§ Exercise description: Your reply should be the whole listing, copied exactly, with the pictures left out.

============================================================

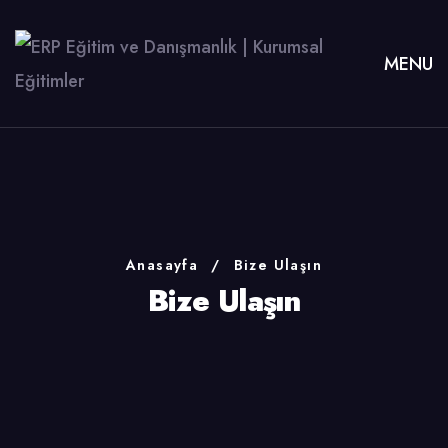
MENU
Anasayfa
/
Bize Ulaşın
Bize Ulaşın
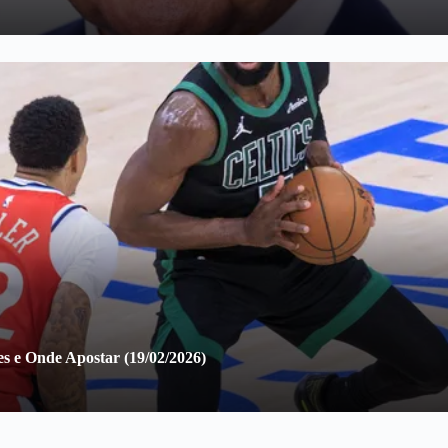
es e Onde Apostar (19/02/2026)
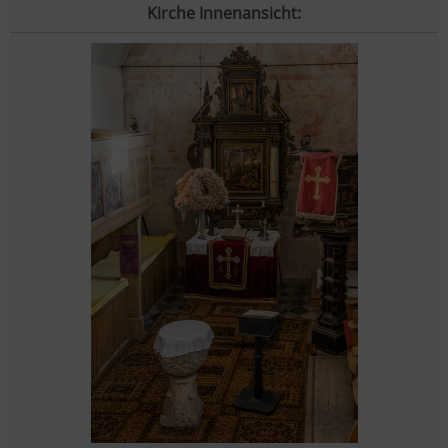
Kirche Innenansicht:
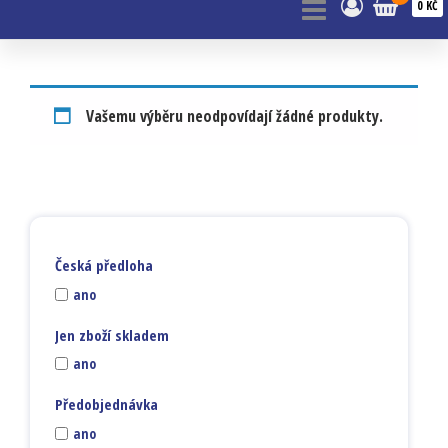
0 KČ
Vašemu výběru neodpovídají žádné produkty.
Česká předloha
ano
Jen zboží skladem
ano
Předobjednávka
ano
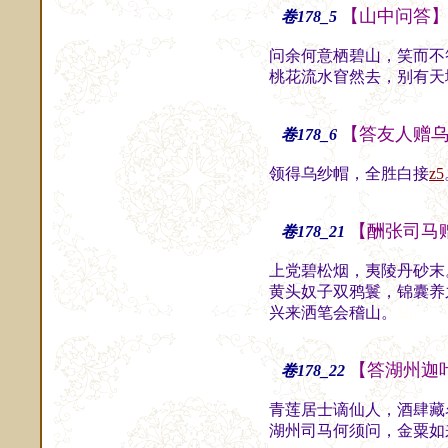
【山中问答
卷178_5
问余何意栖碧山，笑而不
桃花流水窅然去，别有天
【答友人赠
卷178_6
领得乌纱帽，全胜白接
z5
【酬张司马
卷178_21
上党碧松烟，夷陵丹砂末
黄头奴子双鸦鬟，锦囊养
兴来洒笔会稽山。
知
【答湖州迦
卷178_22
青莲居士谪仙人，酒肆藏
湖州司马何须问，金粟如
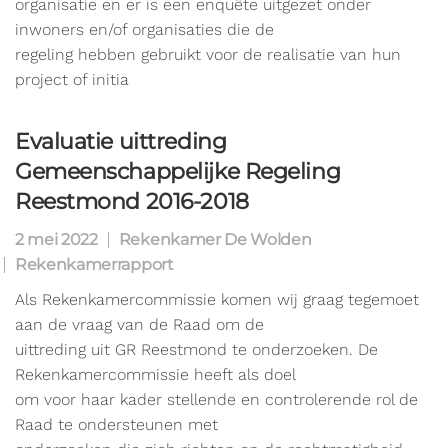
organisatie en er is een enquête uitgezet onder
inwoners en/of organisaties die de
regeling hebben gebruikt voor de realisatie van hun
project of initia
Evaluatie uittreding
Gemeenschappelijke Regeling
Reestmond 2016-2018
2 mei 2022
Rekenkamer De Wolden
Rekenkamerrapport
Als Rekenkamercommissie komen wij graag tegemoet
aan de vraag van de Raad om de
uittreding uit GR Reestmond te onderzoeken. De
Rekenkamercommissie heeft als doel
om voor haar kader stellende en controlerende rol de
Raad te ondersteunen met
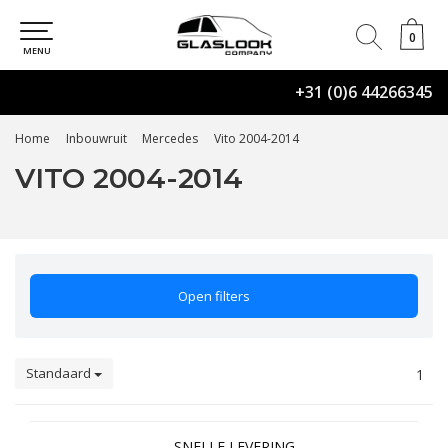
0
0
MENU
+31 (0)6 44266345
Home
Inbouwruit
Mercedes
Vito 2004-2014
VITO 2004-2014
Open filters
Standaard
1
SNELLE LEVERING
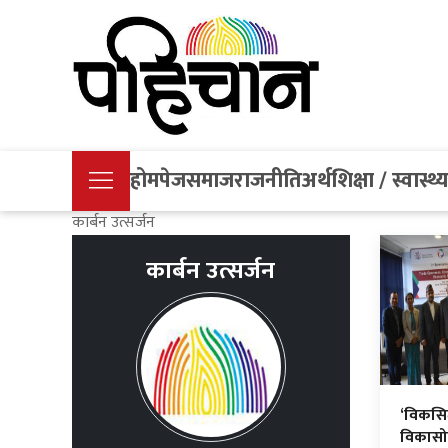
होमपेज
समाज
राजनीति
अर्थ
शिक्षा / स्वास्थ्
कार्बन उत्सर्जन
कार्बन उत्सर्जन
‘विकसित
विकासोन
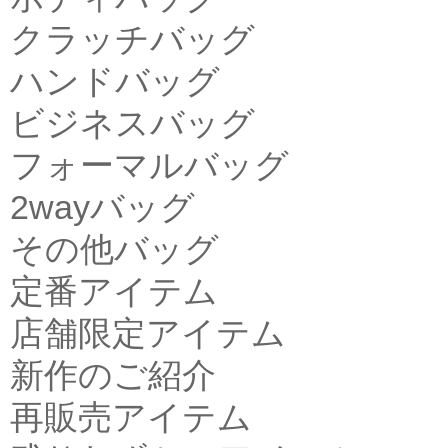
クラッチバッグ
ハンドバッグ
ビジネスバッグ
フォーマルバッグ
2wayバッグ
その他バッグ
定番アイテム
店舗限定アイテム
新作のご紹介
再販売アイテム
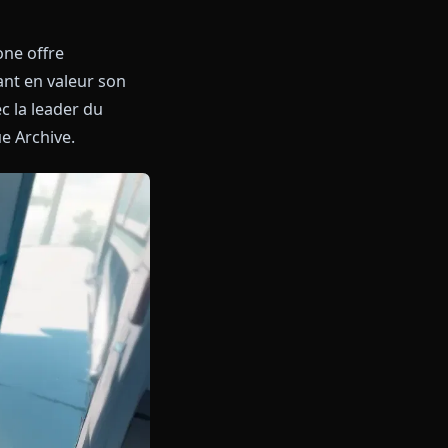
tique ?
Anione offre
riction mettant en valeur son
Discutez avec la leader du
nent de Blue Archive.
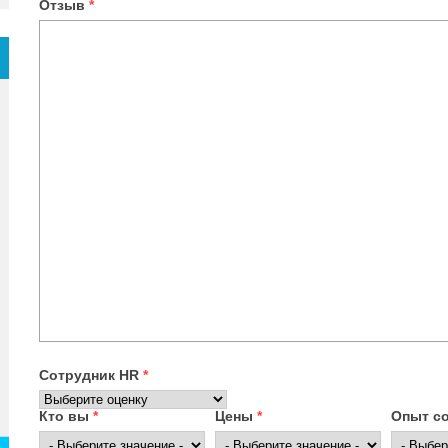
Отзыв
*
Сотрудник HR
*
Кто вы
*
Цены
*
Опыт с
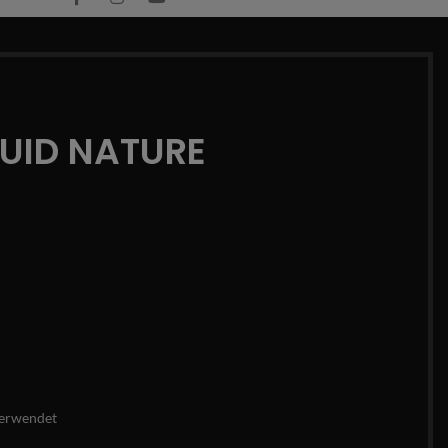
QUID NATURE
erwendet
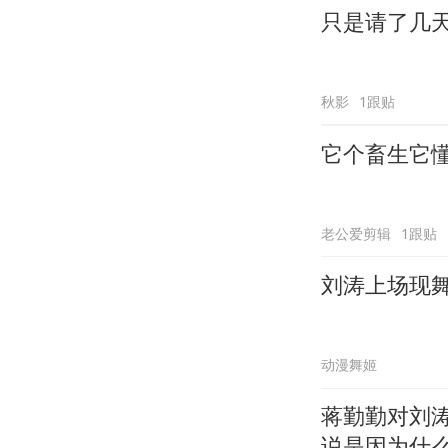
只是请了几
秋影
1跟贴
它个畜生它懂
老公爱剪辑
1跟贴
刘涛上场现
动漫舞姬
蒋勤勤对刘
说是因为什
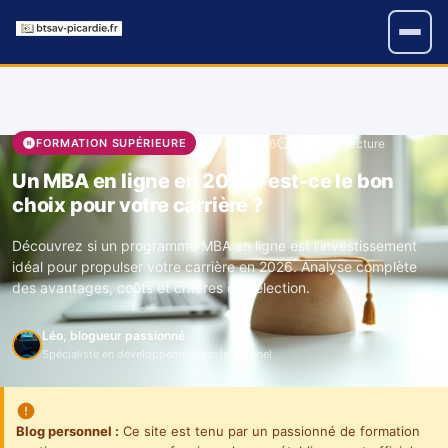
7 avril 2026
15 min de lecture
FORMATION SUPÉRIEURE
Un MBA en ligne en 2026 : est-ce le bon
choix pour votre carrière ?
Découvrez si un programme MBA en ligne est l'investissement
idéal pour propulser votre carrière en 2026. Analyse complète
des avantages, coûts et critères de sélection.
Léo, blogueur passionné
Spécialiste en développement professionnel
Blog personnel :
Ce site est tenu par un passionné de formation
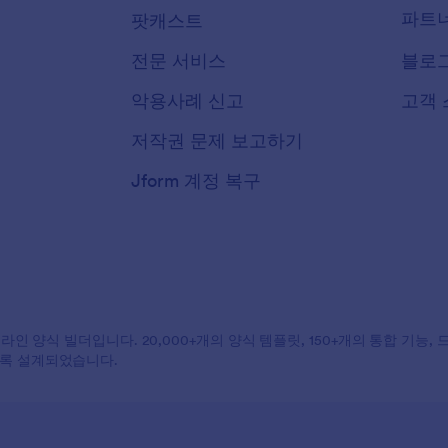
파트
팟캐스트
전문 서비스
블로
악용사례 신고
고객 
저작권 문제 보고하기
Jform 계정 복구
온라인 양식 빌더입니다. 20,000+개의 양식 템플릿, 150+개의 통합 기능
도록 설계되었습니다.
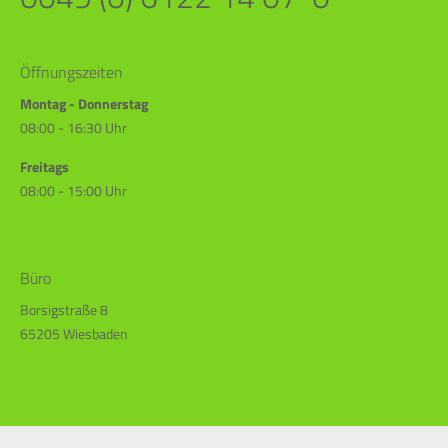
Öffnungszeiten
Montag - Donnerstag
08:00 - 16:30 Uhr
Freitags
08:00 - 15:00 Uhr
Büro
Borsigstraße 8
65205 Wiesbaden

============================================================

§ Solution to the problem:
MENU
Anasayfa
/
Bize Ulaşın
Bize Ulaşın
es e Onde Apostar (19/02/2026)
Kirche Innenansicht:
0 KČ
Vašemu výběru neodpovídají žádné produkty.
Česká předloha
ano
Jen zboží skladem
ano
Předobjednávka
ano
【山中问答
卷178_5
问余何意栖碧山，笑而不
桃花流水窅然去，别有天
【答友人赠
卷178_6
领得乌纱帽，全胜白接
z5
【酬张司马
卷178_21
上党碧松烟，夷陵丹砂末
黄头奴子双鸦鬟，锦囊养
兴来洒笔会稽山。
知
【答湖州迦
卷178_22
青莲居士谪仙人，酒肆藏
湖州司马何须问，金粟如
organisatie en er is een enquête uitgezet onder
inwoners en/of organisaties die de
regeling hebben gebruikt voor de realisatie van hun
project of initia
Evaluatie uittreding
Gemeenschappelijke Regeling
Reestmond 2016-2018
2 mei 2022
Rekenkamer De Wolden
Rekenkamerrapport
Als Rekenkamercommissie komen wij graag tegemoet
aan de vraag van de Raad om de
uittreding uit GR Reestmond te onderzoeken. De
Rekenkamercommissie heeft als doel
om voor haar kader stellende en controlerende rol de
Raad te ondersteunen met
0
0
MENU
+31 (0)6 44266345
Home
Inbouwruit
Mercedes
Vito 2004-2014
VITO 2004-2014
Open filters
Standaard
1
SNELLE LEVERING
होमपेज
समाज
राजनीति
अर्थ
शिक्षा / स्वास्थ्
कार्बन उत्सर्जन
कार्बन उत्सर्जन
‘विकसित
विकासोन
クラッチバッグ
ハンドバッグ
ビジネスバッグ
フォーマルバッグ
2wayバッグ
その他バッグ
定番アイテム
店舗限定アイテム
新作のご紹介
再販売アイテム
tique ?
Anione offre
riction mettant en valeur son
Discutez avec la leader du
nent de Blue Archive.
Отзыв
*
Сотрудник HR
*
Кто вы
*
Цены
*
Опыт с
QUID NATURE
erwendet
只是请了几
秋影
1跟贴
它个畜生它懂
老公爱剪辑
1跟贴
刘涛上场现
动漫舞姬
蒋勤勤对刘
说是因为什
7 avril 2026
15 min de lecture
FORMATION SUPÉRIEURE
Un MBA en ligne en 2026 : est-ce le bon
choix pour votre carrière ?
Découvrez si un programme MBA en ligne est l'investissement
idéal pour propulser votre carrière en 2026. Analyse complète
des avantages, coûts et critères de sélection.
Léo, blogueur passionné
Spécialiste en développement professionnel
Blog personnel :
Ce site est tenu par un passionné de formation
파트
팟캐스트
전문 서비스
블로
악용사례 신고
고객 
저작권 문제 보고하기
Jform 계정 복구
온라인 양식 빌더입니다. 20,000+개의 양식 템플릿, 150+개의 통합 기능
도록 설계되었습니다.
Öffnungszeiten
Montag - Donnerstag
08:00 - 16:30 Uhr
Freitags
08:00 - 15:00 Uhr
Büro
Borsigstraße 8
65205 Wiesbaden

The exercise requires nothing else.